Dataset items
··········
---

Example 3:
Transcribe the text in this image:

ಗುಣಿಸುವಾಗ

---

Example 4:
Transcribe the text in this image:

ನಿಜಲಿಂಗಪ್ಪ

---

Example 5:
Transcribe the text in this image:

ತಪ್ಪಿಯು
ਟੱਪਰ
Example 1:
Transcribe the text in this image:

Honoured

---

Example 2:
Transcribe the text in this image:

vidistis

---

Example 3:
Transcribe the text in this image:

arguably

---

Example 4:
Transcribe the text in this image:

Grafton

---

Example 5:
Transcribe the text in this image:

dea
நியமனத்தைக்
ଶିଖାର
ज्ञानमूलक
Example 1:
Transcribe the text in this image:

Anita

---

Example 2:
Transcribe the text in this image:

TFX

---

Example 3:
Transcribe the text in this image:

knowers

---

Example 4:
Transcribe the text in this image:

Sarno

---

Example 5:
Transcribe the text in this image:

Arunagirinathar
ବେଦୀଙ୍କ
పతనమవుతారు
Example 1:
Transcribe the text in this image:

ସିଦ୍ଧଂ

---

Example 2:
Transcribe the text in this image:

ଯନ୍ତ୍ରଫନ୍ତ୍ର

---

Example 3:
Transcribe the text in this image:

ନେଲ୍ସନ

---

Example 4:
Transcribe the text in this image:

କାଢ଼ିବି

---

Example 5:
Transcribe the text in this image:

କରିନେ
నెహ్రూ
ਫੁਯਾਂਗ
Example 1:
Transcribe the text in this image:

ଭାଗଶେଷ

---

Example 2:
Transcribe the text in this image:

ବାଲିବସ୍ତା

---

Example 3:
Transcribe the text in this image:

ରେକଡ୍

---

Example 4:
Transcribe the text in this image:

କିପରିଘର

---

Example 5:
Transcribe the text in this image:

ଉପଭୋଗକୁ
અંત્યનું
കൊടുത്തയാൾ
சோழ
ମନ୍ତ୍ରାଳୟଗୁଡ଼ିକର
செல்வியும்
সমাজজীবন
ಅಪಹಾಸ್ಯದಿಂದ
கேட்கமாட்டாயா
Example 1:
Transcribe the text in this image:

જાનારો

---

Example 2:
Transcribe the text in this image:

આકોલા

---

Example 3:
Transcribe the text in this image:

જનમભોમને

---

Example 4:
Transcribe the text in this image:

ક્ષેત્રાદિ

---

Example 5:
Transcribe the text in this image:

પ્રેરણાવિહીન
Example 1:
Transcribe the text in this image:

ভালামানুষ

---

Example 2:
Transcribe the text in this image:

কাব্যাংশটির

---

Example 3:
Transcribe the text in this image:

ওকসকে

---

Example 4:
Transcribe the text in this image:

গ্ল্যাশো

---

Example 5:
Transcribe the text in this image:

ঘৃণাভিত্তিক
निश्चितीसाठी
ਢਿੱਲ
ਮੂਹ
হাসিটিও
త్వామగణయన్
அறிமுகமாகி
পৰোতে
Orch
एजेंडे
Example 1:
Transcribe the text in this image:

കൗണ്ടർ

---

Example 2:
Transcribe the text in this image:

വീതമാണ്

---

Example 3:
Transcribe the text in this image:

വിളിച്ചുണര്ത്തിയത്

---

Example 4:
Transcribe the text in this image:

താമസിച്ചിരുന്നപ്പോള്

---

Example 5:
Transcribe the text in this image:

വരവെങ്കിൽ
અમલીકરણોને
··········
Exercise goal>
Full transcription, please: every entry, exactly as written.

Solution to this problem>
---

Example 3:
Transcribe the text in this image:

ಗುಣಿಸುವಾಗ

---

Example 4:
Transcribe the text in this image:

ನಿಜಲಿಂಗಪ್ಪ

---

Example 5:
Transcribe the text in this image:

ತಪ್ಪಿಯು
ਟੱਪਰ
Example 1:
Transcribe the text in this image:

Honoured

---

Example 2:
Transcribe the text in this image:

vidistis

---

Example 3:
Transcribe the text in this image:

arguably

---

Example 4:
Transcribe the text in this image:

Grafton

---

Example 5:
Transcribe the text in this image:

dea
நியமனத்தைக்
ଶିଖାର
ज्ञानमूलक
Example 1:
Transcribe the text in this image:

Anita

---

Example 2:
Transcribe the text in this image:

TFX

---

Example 3:
Transcribe the text in this image:

knowers

---

Example 4:
Transcribe the text in this image:

Sarno

---

Example 5:
Transcribe the text in this image:

Arunagirinathar
ବେଦୀଙ୍କ
పతనమవుతారు
Example 1:
Transcribe the text in this image:

ସିଦ୍ଧଂ

---

Example 2:
Transcribe the text in this image:

ଯନ୍ତ୍ରଫନ୍ତ୍ର

---

Example 3:
Transcribe the text in this image:

ନେଲ୍ସନ

---

Example 4:
Transcribe the text in this image:

କାଢ଼ିବି

---

Example 5:
Transcribe the text in this image:

କରିନେ
నెహ్రూ
ਫੁਯਾਂਗ
Example 1:
Transcribe the text in this image:

ଭାଗଶେଷ

---

Example 2:
Transcribe the text in this image:

ବାଲିବସ୍ତା

---

Example 3:
Transcribe the text in this image:

ରେକଡ୍

---

Example 4:
Transcribe the text in this image:

କିପରିଘର

---

Example 5:
Transcribe the text in this image:

ଉପଭୋଗକୁ
અંત્યનું
കൊടുത്തയാൾ
சோழ
ମନ୍ତ୍ରାଳୟଗୁଡ଼ିକର
செல்வியும்
সমাজজীবন
ಅಪಹಾಸ್ಯದಿಂದ
கேட்கமாட்டாயா
Example 1:
Transcribe the text in this image:

જાનારો

---

Example 2:
Transcribe the text in this image:

આકોલા

---

Example 3:
Transcribe the text in this image:

જનમભોમને

---

Example 4:
Transcribe the text in this image:

ક્ષેત્રાદિ

---

Example 5:
Transcribe the text in this image:

પ્રેરણાવિહીન
Example 1:
Transcribe the text in this image:

ভালামানুষ

---

Example 2:
Transcribe the text in this image:

কাব্যাংশটির

---

Example 3:
Transcribe the text in this image:

ওকসকে

---

Example 4:
Transcribe the text in this image:

গ্ল্যাশো

---

Example 5:
Transcribe the text in this image:

ঘৃণাভিত্তিক
निश्चितीसाठी
ਢਿੱਲ
ਮੂਹ
হাসিটিও
త్వామగణయన్
அறிமுகமாகி
পৰোতে
Orch
एजेंडे
Example 1:
Transcribe the text in this image:

കൗണ്ടർ

---

Example 2:
Transcribe the text in this image:

വീതമാണ്

---

Example 3:
Transcribe the text in this image:

വിളിച്ചുണര്ത്തിയത്

---

Example 4:
Transcribe the text in this image:

താമസിച്ചിരുന്നപ്പോള്

---

Example 5:
Transcribe the text in this image:

വരവെങ്കിൽ
અમલીકરણોને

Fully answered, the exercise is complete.